# New Ruger LC9s owners



## rick9748 (Nov 12, 2014)

First 100 rds., at 10 yds. no problem staying in 2 in. circle, take your time.Reset, make sure you get the feel of the reset, 4 times I pulled to short and nofire.Very nice gun for the size.
Rick


----------



## ludville1 (Jan 24, 2016)

I just got one. I haven't shot it yet. I ordered a Lasermax (red) and a spare clip for it. So far I've got a box of Remington UMC 115 gr. (50 rds.), and a box of Hornady American Gunner 115 gr. (25 rds.).
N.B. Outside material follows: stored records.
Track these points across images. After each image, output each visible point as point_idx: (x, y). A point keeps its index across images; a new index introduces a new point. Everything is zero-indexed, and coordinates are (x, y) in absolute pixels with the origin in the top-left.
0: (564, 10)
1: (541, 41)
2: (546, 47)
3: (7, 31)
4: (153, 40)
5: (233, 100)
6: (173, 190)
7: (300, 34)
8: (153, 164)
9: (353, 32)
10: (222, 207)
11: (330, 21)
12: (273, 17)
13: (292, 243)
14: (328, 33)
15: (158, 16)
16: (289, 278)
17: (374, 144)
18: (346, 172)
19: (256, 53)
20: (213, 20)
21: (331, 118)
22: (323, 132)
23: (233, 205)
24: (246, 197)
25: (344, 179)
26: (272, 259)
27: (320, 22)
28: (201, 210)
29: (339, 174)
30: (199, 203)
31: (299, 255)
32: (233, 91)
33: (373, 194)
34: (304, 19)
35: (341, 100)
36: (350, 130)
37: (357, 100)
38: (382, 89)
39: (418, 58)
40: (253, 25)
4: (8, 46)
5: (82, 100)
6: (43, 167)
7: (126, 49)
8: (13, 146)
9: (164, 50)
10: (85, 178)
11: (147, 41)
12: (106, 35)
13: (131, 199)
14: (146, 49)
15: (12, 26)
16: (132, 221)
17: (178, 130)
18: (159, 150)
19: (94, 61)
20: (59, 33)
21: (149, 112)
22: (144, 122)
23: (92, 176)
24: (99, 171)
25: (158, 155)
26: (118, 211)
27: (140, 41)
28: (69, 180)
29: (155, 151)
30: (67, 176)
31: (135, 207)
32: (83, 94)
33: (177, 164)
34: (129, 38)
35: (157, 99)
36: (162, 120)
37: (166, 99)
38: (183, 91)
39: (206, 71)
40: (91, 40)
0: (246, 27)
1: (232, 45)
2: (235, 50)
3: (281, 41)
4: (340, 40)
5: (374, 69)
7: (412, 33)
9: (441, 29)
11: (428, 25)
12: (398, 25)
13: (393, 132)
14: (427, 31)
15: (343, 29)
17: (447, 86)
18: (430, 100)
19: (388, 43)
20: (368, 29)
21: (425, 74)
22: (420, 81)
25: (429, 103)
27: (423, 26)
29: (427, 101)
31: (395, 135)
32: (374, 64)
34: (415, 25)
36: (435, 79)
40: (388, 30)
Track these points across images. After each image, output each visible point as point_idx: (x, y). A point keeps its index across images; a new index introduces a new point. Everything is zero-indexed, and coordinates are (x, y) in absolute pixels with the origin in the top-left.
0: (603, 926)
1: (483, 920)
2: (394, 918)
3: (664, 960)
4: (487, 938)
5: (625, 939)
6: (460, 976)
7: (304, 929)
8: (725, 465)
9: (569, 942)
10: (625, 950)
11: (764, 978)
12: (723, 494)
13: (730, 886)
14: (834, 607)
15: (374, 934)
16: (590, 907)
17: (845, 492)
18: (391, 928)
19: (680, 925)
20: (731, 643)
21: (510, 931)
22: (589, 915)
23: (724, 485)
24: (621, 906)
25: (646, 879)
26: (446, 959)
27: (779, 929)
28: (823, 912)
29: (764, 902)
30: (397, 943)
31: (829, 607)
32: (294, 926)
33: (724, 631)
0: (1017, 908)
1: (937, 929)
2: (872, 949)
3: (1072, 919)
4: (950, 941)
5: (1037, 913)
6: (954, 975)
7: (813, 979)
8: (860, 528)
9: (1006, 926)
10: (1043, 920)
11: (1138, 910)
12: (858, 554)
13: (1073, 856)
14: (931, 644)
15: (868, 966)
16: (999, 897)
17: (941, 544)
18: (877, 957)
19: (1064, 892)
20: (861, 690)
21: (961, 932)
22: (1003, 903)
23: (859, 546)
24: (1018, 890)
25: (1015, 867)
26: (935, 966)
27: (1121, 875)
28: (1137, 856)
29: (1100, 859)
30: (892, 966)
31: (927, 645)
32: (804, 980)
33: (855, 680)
I'm anxious to get out and shoot it, nice little gun.


----------



## rick9748 (Nov 12, 2014)

Follow up
Another 100 rds. fired today had some problems: 1-Trigger is rubbing into bottom of pad on trigger finger formed a blister before finished 100 rds.It did this the first time but I thought it was just from being a new gun.I have a medium size hand and the trigger is simply to short.Compared to Shield which is much more comfortable.2-Mag release; with shooting grip you can not push release in far enough for mag to release.You must rotate gun an push in flush with frame.You would not want to reload in a gun fight.
None of this is going to matter if you only need it to carry and shoot 7 rds.It is very easy to conceal and runs and shoots well but I like to shoot my guns with no limits.


----------